| What to produce |
Could you repeat, word for word, only the lines from the one containing "Capacity building (training)" through the final line of the records below?

Page-level text extractions:
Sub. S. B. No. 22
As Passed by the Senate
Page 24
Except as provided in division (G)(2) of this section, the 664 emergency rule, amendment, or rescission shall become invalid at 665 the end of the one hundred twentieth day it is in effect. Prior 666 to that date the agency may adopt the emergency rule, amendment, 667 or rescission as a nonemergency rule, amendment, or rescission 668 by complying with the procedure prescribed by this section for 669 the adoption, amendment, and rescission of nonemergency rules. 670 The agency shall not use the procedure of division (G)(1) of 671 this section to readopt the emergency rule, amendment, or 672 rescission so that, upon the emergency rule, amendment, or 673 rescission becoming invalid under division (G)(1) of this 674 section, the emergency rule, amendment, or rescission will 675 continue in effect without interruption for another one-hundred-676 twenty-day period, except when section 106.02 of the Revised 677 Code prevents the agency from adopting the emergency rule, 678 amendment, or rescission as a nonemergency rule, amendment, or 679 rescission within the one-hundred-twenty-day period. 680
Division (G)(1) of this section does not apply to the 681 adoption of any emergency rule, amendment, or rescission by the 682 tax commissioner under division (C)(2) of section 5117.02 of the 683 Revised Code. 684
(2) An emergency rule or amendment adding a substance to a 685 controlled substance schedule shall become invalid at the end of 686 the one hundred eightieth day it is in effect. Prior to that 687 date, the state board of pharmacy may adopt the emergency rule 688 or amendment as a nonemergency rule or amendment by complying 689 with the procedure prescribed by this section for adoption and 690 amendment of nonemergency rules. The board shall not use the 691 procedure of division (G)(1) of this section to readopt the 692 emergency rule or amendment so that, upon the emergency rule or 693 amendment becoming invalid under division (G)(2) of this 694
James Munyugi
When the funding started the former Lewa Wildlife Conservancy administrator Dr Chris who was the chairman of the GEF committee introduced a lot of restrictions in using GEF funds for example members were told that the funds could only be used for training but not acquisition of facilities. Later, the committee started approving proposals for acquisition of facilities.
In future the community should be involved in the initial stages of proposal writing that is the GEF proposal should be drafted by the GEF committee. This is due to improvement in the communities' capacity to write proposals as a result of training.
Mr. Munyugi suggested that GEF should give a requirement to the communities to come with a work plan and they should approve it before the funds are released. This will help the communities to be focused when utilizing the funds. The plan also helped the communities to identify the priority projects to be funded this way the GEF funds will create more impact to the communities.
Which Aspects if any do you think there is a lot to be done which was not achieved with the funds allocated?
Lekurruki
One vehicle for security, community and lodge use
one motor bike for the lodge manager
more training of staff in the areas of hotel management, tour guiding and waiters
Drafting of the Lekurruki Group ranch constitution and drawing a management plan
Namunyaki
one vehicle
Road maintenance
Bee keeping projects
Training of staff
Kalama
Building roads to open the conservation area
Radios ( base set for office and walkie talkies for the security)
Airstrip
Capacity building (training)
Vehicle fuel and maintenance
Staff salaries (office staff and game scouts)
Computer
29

| Solution below |
Capacity building (training)
Vehicle fuel and maintenance
Staff salaries (office staff and game scouts)
Computer
29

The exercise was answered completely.